In deze zaak gaat het om de vernietigbaarheid van een overeenkomst tot levering van internetpublicaties, gesloten tussen Proximedia Nederland B.V., h.o.d.n. BeUp, en een kleine patisserie-eigenaar, hierna te noemen [geïntimeerde]. De overeenkomst, die op 27 september 2011 werd gesloten, had een looptijd van 48 maanden en legde aanzienlijke financiële verplichtingen op aan [geïntimeerde]. Hij stelde dat de overeenkomst tot stand was gekomen onder invloed van dwaling, omdat hij niet goed op de hoogte was van de voorwaarden en de gevolgen van de overeenkomst. De kantonrechter had eerder geoordeeld dat de vertegenwoordigers van BeUp hadden moeten begrijpen dat [geïntimeerde] niet volledig op de hoogte was van wat hij ondertekende.

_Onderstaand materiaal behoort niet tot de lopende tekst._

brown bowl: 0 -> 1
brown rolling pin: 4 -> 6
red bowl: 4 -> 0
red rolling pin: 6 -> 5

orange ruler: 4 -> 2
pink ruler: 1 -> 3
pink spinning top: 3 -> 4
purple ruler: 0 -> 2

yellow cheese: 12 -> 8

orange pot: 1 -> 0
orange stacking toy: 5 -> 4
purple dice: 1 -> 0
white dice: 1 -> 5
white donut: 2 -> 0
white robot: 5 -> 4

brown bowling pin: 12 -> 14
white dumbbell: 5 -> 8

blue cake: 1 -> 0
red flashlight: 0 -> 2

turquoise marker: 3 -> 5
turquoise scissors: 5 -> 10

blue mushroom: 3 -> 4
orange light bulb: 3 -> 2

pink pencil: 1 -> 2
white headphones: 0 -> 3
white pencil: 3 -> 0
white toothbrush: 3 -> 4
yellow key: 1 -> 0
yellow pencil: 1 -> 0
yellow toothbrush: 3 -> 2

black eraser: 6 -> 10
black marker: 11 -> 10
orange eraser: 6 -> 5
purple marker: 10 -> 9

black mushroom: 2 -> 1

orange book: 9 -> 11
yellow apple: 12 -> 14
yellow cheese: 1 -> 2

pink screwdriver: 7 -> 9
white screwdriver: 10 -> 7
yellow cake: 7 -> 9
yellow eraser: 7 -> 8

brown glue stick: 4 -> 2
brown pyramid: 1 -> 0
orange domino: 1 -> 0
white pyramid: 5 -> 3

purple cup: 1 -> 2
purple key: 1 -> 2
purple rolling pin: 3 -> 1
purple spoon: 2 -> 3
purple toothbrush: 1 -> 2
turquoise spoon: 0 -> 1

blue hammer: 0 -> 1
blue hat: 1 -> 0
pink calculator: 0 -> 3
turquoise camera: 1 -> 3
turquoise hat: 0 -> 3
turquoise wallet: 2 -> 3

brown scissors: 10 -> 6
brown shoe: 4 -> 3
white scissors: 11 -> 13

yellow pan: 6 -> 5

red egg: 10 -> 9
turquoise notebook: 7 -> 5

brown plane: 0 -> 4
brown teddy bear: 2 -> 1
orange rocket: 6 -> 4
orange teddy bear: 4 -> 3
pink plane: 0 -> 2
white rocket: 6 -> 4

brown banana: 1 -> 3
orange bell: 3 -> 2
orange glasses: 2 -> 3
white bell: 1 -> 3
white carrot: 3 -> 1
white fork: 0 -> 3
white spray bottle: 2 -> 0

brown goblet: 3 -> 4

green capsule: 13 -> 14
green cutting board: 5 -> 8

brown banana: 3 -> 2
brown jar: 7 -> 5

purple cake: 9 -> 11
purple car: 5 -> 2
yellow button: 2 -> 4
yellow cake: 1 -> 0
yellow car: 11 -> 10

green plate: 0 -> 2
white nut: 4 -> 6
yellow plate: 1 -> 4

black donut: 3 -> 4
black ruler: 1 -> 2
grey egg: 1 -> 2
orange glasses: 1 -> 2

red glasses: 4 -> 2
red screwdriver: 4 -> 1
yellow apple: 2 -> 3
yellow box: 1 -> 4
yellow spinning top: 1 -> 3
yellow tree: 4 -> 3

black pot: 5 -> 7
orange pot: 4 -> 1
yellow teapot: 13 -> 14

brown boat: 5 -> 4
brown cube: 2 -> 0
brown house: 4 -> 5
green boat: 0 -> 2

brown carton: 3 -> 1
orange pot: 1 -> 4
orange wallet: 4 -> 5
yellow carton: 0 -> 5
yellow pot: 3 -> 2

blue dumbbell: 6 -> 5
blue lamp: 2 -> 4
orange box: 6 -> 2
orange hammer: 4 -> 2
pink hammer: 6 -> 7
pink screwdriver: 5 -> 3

Het hof heeft de zaak beoordeeld en vastgesteld dat [geïntimeerde] aannemelijk heeft gemaakt dat zijn handtekening onder de overeenkomst niet berustte op zijn wil om de overeenkomst aan te gaan. Het hof oordeelde dat de omstandigheden waaronder de overeenkomst tot stand kwam, waaronder de druk van de vertegenwoordigers van BeUp en het gebrek aan bedenktijd, hebben geleid tot een situatie waarin [geïntimeerde] niet in staat was om weloverwogen een beslissing te nemen. Het hof verwierp het beroep van BeUp op gerechtvaardigd vertrouwen, omdat de vertegenwoordigers onvoldoende onderzoek hadden gedaan naar de situatie van [geïntimeerde] en de overeenkomst niet in zijn voordeel was.
Uiteindelijk heeft het hof het bestreden vonnis van de kantonrechter bekrachtigd, wat betekent dat de overeenkomst als niet tot stand gekomen wordt beschouwd. BeUp werd veroordeeld in de kosten van het hoger beroep, en de kostenveroordeling werd uitvoerbaar bij voorraad verklaard.